I should say thank you. I should say yes, let’s do it, let’s burn it all down.

But there’s one more thing. The thing I haven’t told him. The thing I haven’t told anyone, the thing I’ve been carrying in the hollow of my chest since the clinic.

“Tom.” My voice breaks on his name. “The divorce isn’t... that’s not the real loss.”

“What do you mean?”

“The baby.” The words cut on the way out. “I wanted a baby. My whole life, that’s all I ever wanted. To be a mother. To have someone who was mine, who I could love, who would love me back. And the doctor said.” I can’t finish.
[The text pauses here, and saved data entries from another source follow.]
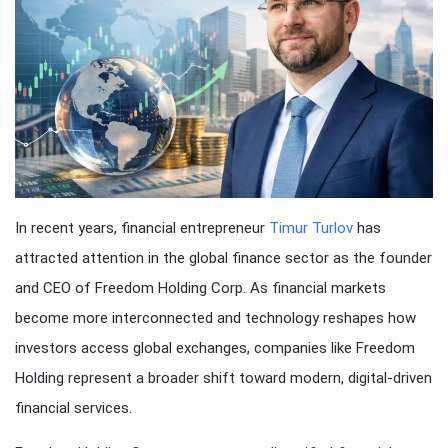
In recent years, financial entrepreneur
Timur Turlov
has
attracted attention in the global finance sector as the founder
and CEO of Freedom Holding Corp. As financial markets
become more interconnected and technology reshapes how
investors access global exchanges, companies like Freedom
Holding represent a broader shift toward modern, digital-driven
financial services.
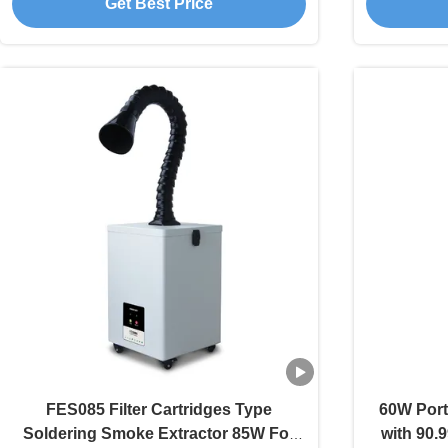
Get Best Price
FES085 Filter Cartridges Type
60W Port
Soldering Smoke Extractor 85W For
with 90.9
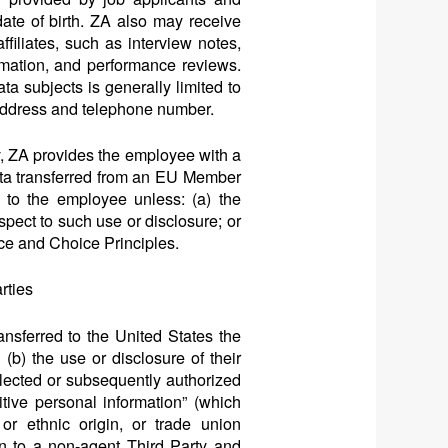
ate of birth. ZA also may receive
filiates, such as interview notes,
ormation, and performance reviews.
a subjects is generally limited to
 address and telephone number.
, ZA provides the employee with a
Data transferred from an EU Member
 to the employee unless: (a) the
pect to such use or disclosure; or
tice and Choice Principles.
rties
sferred to the United States the
(b) the use or disclosure of their
llected or subsequently authorized
tive personal information” (which
 or ethnic origin, or trade union
on to a non-agent Third Party and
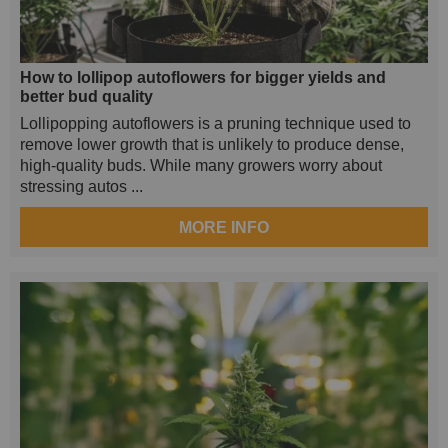
How to lollipop autoflowers for bigger yields and
better bud quality
Lollipopping autoflowers is a pruning technique used to
remove lower growth that is unlikely to produce dense,
high-quality buds. While many growers worry about
stressing autos ...
MORE INFO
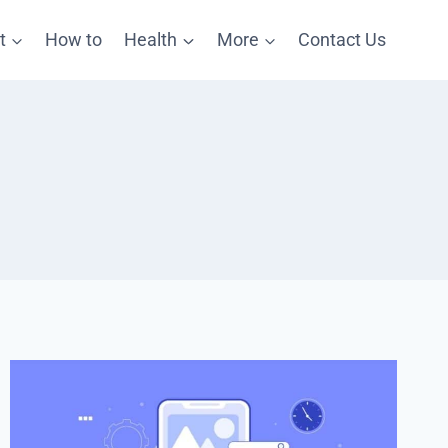
t
How to
Health
More
Contact Us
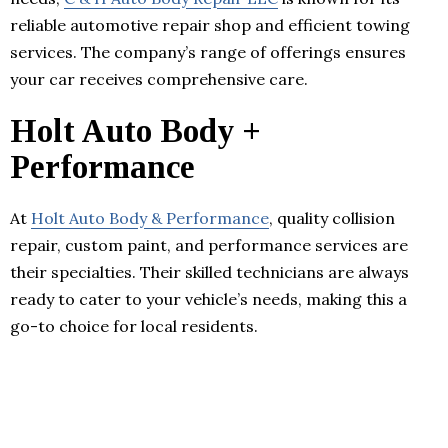
reliable automotive repair shop and efficient towing
services. The company’s range of offerings ensures
your car receives comprehensive care.
Holt Auto Body +
Performance
At
Holt Auto Body & Performance
, quality collision
repair, custom paint, and performance services are
their specialties. Their skilled technicians are always
ready to cater to your vehicle’s needs, making this a
go-to choice for local residents.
I can’t say it.

“What did the doctor say?”

“That I’m running out of time. That my eggs are failing.

That I have less than five percent chance of conceiving naturally.

” The tears are falling again, but I don’t care anymore.

“I’m thirty-six years old, and my body has given up on me, and Ulises spent six years letting me blame myself while he slept with everyone except his wife. ”

Tom doesn’t answer right away. The workshop is silent except for my ragged breathing and the distant call of a bird outside.

Then he kneels.

Right there on the sawdust-covered floor, he drops to his knees in front of me and takes my hands in his.

“Carrie.” His voice is rough. Raw. “If you want a baby.” He looks up at me, and his eyes are burning with a thing I’m afraid to name. “I’ll give you one.”